(THE INPUT)

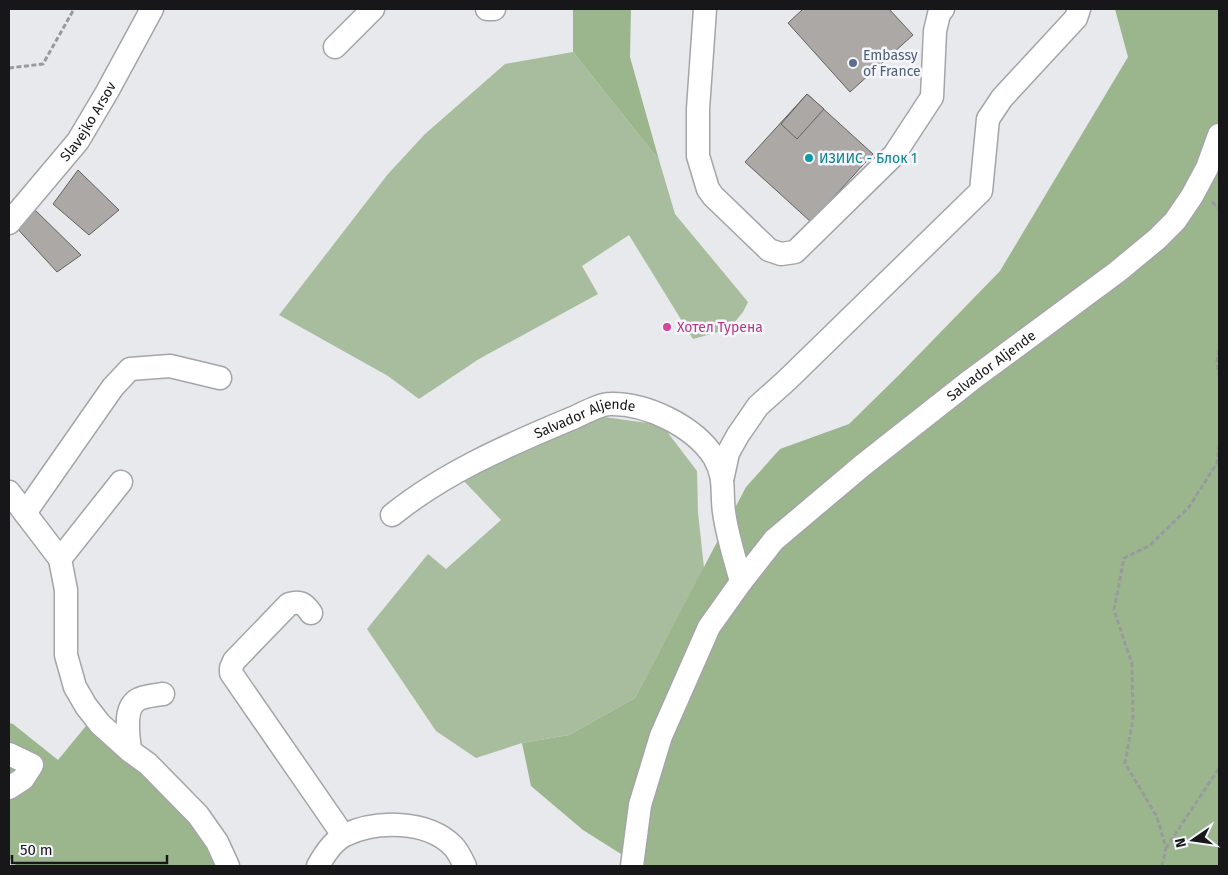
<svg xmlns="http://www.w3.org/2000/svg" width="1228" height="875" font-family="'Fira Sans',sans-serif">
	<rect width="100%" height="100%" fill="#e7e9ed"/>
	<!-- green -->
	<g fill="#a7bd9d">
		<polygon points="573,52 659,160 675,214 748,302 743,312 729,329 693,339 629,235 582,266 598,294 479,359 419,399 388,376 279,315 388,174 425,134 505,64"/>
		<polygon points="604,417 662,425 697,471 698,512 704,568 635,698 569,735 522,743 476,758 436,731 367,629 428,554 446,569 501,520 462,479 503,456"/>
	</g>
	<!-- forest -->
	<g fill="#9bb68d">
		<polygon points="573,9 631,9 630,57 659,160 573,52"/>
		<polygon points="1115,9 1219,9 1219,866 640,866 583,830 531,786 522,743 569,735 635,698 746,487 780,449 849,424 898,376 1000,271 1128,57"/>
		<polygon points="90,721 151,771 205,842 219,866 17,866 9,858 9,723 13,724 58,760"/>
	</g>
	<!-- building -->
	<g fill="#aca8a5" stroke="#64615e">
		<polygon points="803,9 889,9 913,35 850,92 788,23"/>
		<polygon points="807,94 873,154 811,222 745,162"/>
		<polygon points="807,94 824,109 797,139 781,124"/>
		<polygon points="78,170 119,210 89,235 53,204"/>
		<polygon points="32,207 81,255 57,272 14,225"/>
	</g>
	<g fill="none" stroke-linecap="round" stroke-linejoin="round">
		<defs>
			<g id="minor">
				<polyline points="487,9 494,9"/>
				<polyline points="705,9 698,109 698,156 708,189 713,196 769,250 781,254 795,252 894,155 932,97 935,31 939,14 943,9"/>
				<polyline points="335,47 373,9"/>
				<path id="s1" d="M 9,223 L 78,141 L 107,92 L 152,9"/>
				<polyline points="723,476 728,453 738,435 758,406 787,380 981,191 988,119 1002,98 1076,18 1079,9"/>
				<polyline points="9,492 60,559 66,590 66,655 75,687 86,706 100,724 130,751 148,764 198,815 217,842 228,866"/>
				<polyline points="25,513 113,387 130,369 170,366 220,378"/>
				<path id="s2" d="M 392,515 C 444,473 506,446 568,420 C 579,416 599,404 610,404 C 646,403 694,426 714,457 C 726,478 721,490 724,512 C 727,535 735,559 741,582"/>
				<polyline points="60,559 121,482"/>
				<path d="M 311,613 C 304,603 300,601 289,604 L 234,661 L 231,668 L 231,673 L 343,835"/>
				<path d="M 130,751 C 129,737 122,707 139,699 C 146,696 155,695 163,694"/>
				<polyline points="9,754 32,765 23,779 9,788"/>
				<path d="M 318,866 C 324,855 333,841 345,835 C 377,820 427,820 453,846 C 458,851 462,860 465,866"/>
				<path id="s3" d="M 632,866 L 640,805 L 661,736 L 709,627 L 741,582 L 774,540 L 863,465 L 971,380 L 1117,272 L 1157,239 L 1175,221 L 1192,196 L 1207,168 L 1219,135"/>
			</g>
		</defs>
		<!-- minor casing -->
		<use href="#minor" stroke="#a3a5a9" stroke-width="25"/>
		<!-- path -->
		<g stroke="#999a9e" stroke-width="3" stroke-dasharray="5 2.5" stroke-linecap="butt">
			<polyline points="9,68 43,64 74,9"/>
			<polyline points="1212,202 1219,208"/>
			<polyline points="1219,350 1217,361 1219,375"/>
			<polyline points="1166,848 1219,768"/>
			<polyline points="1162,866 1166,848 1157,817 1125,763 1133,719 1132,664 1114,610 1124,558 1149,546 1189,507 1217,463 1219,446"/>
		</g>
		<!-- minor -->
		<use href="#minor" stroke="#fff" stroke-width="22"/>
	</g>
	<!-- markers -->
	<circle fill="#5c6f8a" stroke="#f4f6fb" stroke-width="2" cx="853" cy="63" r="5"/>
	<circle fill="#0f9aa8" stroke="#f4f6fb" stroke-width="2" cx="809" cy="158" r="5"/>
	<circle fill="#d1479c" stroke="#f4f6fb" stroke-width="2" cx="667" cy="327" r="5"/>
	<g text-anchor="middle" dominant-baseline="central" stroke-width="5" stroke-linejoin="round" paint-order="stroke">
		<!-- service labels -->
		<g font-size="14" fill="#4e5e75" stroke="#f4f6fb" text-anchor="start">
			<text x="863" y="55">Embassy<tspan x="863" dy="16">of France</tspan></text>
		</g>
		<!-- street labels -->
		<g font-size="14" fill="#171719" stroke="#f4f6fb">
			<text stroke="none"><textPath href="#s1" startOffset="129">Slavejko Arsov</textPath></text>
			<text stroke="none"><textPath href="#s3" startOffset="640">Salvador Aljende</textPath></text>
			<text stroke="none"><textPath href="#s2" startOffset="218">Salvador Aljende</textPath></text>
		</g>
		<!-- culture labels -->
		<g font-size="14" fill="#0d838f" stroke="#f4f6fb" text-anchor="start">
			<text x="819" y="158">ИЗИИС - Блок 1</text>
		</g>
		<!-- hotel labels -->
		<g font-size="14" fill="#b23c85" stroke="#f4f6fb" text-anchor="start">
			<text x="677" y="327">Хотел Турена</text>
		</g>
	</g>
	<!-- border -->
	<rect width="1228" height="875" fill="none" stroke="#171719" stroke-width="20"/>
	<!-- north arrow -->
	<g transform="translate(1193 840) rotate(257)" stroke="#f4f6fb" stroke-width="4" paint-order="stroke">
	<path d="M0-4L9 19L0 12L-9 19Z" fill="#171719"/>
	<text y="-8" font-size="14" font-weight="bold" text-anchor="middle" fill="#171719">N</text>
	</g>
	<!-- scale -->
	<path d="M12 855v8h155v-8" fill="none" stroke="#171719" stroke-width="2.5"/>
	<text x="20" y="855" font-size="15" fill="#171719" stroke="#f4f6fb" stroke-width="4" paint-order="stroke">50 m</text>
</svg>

(End THE INPUT)
(THE INPUT)

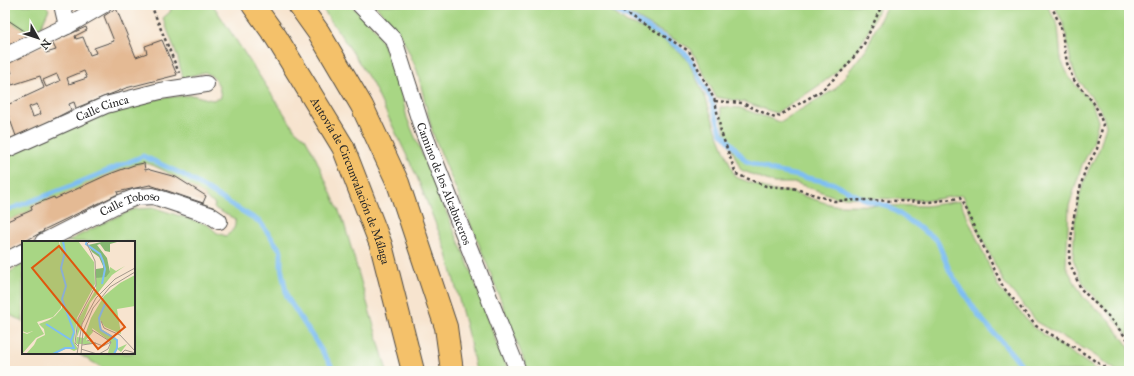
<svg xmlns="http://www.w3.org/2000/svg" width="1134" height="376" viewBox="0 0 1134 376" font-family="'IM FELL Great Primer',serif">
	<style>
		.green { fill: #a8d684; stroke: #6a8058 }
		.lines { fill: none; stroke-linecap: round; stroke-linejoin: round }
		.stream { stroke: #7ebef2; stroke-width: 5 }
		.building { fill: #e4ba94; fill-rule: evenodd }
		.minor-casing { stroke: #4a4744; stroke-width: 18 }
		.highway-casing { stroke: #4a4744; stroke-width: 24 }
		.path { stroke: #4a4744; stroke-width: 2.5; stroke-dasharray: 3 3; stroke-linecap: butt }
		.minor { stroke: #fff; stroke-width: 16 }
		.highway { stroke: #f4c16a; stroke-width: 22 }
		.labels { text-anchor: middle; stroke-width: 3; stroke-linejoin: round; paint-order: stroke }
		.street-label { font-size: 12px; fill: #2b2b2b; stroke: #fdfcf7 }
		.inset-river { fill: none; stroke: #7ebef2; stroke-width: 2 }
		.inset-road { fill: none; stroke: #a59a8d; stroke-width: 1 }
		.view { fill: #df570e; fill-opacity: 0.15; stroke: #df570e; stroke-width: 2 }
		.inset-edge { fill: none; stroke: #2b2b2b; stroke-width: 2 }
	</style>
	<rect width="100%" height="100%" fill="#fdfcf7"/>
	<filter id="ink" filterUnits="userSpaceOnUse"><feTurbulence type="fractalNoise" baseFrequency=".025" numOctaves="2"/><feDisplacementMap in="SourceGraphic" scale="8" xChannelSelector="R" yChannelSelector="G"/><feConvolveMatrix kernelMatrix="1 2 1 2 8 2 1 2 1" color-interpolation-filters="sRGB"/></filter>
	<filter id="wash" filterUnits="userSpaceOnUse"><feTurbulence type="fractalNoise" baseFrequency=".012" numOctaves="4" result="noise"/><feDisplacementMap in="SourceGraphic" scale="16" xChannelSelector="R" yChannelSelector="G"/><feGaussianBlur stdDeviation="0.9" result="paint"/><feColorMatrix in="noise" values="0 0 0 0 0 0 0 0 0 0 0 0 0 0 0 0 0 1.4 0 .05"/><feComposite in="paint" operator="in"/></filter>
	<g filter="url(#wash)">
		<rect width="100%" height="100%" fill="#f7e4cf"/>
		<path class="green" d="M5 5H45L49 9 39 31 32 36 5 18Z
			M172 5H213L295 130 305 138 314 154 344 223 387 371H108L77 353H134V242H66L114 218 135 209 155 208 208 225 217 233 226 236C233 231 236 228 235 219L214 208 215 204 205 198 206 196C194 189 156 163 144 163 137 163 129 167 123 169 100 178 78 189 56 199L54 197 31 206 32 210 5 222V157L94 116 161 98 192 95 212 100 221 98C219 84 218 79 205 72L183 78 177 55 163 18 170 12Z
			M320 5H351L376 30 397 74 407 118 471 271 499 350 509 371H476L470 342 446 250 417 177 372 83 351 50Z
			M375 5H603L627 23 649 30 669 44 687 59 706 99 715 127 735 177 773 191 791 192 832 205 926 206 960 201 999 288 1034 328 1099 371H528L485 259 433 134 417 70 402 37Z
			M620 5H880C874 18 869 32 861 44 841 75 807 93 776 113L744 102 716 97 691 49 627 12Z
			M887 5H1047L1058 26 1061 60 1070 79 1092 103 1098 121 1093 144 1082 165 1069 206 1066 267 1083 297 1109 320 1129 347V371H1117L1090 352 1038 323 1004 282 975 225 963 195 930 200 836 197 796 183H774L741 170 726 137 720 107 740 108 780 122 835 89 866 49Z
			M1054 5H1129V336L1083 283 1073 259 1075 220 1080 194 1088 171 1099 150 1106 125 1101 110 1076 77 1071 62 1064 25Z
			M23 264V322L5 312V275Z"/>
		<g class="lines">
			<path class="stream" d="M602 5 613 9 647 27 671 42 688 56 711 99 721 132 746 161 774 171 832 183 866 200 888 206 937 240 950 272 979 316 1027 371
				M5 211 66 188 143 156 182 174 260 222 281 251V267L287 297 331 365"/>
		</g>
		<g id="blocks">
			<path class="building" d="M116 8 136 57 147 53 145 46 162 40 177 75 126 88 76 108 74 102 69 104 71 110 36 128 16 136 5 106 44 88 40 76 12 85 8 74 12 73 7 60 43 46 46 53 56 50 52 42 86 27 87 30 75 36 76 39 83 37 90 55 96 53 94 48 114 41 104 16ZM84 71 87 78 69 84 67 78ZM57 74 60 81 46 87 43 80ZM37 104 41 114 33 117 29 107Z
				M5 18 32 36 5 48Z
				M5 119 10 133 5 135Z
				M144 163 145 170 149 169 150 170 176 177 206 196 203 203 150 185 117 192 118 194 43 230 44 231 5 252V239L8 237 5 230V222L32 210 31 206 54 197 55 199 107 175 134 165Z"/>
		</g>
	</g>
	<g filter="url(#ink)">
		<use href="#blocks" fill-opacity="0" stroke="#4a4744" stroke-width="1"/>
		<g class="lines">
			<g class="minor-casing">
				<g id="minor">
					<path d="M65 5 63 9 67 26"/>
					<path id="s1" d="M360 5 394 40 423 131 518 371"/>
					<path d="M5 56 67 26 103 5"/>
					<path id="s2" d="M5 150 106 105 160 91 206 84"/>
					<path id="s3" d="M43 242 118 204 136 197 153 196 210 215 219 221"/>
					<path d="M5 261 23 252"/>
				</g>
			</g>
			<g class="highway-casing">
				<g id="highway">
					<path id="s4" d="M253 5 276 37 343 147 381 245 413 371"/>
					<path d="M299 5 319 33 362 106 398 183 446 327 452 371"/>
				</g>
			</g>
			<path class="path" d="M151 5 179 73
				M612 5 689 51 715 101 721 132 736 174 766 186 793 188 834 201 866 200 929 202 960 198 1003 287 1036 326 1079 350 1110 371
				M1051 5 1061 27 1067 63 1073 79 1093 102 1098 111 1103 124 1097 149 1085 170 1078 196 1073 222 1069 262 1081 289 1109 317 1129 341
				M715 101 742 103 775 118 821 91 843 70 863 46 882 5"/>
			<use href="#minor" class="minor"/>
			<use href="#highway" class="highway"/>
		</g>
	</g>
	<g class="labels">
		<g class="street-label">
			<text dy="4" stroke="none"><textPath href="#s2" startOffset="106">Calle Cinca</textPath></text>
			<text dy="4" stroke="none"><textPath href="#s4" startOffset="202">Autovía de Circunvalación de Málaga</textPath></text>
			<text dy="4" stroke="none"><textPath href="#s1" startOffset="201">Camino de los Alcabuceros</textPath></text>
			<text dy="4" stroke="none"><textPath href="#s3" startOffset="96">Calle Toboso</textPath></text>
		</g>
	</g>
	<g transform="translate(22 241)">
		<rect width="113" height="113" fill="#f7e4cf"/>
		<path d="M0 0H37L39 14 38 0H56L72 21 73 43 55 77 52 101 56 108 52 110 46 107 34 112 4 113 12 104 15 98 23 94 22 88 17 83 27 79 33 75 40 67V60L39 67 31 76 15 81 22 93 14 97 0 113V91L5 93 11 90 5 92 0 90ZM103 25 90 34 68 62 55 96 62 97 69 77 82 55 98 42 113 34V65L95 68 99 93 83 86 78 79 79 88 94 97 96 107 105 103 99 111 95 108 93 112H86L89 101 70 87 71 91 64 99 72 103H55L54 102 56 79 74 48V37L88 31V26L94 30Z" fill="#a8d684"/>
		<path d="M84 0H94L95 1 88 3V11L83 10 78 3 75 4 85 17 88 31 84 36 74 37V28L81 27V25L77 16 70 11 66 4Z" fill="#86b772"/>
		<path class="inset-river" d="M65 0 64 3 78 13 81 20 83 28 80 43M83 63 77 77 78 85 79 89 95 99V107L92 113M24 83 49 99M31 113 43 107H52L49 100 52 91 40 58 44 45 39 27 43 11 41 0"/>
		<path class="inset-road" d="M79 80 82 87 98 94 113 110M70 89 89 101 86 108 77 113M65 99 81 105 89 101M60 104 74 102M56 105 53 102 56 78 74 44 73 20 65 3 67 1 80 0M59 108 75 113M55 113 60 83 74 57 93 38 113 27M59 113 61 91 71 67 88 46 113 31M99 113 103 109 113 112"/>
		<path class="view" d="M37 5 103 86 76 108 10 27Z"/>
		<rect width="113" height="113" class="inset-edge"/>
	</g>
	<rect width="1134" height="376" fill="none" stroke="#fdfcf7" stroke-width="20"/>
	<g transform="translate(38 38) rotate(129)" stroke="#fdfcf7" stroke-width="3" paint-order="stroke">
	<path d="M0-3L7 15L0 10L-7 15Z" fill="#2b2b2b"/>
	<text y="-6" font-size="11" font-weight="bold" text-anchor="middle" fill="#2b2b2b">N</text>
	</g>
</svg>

(End THE INPUT)
(THE INPUT)

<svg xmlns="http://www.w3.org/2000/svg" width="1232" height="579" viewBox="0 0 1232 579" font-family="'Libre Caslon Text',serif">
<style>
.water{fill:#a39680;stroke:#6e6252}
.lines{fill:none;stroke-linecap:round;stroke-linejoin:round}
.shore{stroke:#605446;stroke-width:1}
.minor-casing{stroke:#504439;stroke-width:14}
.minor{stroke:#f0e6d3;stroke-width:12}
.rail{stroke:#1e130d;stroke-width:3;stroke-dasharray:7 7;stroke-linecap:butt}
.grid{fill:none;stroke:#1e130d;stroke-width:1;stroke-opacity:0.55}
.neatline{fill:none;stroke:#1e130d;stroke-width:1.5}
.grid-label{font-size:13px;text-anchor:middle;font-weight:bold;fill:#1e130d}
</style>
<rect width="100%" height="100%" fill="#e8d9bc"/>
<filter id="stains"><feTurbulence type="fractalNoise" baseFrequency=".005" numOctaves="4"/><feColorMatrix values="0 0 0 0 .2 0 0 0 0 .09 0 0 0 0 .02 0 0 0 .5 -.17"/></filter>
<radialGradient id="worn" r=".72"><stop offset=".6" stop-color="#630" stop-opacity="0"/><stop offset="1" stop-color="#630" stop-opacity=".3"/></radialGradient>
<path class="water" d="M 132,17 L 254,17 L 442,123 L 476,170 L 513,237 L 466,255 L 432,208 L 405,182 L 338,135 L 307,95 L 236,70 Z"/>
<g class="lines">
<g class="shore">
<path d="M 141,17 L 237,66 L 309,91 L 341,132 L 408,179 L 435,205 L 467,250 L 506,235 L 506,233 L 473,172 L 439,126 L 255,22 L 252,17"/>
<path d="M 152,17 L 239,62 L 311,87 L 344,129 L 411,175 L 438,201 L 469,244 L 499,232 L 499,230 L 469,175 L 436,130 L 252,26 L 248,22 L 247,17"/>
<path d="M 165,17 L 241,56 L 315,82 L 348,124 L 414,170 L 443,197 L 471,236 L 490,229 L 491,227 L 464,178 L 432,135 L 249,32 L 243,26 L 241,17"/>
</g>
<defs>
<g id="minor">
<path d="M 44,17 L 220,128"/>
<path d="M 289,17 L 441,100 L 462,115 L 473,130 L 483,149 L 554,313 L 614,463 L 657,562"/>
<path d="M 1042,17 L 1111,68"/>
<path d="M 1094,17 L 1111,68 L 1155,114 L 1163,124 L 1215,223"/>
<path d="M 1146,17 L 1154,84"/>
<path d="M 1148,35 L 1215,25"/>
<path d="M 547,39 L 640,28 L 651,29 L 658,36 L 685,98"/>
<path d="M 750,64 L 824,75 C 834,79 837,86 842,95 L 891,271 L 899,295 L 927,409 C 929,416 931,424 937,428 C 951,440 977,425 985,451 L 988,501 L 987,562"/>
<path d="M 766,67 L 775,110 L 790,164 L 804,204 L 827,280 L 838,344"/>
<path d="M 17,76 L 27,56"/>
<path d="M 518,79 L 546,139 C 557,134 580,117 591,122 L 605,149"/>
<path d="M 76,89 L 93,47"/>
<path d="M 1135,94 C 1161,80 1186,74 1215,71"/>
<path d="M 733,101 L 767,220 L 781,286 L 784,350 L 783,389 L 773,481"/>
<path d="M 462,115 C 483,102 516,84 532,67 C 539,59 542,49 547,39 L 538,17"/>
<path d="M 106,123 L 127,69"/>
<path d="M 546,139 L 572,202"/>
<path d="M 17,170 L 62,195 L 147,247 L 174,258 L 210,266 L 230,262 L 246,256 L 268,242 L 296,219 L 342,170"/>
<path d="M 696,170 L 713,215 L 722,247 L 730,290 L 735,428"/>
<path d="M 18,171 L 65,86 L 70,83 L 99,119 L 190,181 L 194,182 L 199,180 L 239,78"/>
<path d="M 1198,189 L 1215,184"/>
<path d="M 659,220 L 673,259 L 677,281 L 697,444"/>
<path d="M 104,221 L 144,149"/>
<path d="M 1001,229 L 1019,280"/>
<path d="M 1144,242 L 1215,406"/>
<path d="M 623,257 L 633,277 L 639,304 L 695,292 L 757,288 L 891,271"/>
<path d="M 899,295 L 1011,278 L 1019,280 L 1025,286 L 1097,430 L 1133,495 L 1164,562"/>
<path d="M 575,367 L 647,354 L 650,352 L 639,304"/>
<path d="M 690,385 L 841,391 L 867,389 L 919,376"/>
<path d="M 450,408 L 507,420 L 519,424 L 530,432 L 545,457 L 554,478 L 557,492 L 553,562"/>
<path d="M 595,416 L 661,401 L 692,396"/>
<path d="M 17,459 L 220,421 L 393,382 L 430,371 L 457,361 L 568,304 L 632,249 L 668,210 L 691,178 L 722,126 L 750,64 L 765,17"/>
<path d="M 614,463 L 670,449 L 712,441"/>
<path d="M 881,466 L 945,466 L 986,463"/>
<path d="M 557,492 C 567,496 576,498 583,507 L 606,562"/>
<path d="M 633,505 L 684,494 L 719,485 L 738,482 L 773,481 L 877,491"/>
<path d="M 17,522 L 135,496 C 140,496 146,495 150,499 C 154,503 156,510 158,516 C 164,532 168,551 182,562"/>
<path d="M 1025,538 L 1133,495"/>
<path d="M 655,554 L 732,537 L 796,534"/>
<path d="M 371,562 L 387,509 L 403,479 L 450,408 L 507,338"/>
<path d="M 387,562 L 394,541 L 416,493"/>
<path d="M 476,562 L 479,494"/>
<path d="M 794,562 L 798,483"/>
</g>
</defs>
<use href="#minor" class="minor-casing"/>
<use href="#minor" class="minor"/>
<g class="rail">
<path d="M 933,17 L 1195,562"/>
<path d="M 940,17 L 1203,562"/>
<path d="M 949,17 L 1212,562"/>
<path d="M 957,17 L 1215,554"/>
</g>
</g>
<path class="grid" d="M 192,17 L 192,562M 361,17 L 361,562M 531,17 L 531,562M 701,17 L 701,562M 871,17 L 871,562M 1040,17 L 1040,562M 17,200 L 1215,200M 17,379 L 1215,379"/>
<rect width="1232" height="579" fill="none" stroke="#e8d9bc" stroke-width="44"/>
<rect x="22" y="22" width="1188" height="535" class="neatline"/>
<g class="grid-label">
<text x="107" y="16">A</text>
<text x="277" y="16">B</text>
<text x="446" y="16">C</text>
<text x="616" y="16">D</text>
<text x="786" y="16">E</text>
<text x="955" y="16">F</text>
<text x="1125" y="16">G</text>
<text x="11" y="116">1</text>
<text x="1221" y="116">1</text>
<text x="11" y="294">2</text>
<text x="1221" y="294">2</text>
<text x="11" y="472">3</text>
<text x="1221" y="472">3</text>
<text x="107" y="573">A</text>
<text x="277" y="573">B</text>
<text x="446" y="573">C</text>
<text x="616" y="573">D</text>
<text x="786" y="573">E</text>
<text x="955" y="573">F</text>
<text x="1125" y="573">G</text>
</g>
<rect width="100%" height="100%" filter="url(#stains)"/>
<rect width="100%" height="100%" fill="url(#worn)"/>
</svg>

(End THE INPUT)

**TASK DESCRIPTION**
Look through the records and give only the number of lines where the string "type" appears.

**EXERCISE ANSWER**
3